The amount of dust 3200 Phaethon ejected during its 2009 sun-encounter added a mere 0.01% to the mass of the Geminid debris stream -— not nearly enough to keep the stream replenished over time.
Assuming Phaeton has "been around for quite some time", then we can safely surmise that the Debris Stream has a stable mass by now. Adding 0.01% should then compensate for the combined mass lost each 1.4 years, by Mercury, Venus, Earth and Mars.

If Phaeton lost mass at the furious rate that comets do, then a significant portion of the mass would be scattered outside the plane of the orbit and in directions not parallel to its motion. But Phaeton is rockier, hence a more conservative loss of materia from the orbit (and from the Geminids). More of it ends along its orbit, simply because of a much slower exit velocity.

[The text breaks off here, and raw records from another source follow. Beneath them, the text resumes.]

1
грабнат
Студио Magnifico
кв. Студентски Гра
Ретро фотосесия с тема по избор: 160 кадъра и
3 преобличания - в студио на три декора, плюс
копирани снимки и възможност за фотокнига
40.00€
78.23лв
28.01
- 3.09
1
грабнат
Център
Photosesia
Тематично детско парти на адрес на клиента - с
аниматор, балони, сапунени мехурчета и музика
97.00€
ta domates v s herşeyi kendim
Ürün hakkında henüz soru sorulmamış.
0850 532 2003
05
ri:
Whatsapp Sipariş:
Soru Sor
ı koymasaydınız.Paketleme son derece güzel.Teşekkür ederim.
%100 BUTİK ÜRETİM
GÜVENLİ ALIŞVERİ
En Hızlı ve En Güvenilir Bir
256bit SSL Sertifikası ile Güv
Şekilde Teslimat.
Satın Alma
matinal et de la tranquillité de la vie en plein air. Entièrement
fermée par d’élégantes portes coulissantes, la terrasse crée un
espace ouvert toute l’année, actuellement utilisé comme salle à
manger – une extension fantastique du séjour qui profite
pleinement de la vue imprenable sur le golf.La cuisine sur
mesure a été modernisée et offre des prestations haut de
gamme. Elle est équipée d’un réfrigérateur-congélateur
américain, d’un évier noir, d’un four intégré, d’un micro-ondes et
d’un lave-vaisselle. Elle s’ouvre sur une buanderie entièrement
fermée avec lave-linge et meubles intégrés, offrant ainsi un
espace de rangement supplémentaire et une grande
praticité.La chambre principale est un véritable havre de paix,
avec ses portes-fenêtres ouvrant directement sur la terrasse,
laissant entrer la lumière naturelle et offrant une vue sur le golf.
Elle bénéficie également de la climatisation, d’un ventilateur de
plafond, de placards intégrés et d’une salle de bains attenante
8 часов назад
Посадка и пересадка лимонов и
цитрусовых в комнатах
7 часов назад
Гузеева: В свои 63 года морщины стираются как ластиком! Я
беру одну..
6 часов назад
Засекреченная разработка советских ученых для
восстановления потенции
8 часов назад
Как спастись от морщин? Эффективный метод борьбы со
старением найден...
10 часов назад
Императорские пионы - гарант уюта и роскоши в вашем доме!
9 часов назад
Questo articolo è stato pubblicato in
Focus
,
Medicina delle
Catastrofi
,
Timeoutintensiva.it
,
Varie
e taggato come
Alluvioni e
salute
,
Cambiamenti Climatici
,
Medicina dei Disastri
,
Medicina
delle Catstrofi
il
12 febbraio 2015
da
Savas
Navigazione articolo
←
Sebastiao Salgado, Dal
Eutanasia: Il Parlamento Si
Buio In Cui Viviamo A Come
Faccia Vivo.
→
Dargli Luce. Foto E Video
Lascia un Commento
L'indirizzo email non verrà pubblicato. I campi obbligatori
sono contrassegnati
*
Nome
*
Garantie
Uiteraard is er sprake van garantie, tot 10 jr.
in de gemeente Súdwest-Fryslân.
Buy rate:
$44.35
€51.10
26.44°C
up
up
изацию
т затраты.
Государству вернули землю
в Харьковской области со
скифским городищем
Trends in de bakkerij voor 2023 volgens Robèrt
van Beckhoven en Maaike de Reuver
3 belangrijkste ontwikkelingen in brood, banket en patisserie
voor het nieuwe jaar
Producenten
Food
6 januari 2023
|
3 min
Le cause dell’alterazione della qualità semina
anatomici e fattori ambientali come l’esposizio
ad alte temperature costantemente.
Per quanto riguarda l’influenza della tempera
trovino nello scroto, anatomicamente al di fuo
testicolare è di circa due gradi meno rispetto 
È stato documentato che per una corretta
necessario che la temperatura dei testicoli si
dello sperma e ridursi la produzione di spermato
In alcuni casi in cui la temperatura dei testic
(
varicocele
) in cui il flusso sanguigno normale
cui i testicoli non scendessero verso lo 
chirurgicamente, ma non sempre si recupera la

All this should give a sharply defined high-peak regular meteor shower, with a combined mass much higher than that from comets.
Nyloc
not rated yet Dec 08, 2010
Here's my theory ... Phaeton is really 2 large chunks of the same asteroid. Or to put it another way, one large asteroid that's fractured in two. As it gets too close to the sun, the two segments are pulled apart by tidal forces, then grind back together as their own gravity later becomes more prominent again. This repeated grinding action generates a continual source of debris, some of which brightens near the sun. Together with the remaining dark debris, this 'invisible' comet-like tail then travels in Phaeton's orbital path and we see it as the Geminid meteor shower. This theory not only explains how a constant source of undetected matter follows Phaeton's path but, fortuitously, alludes to the associated "Gemini twins" name of the shower.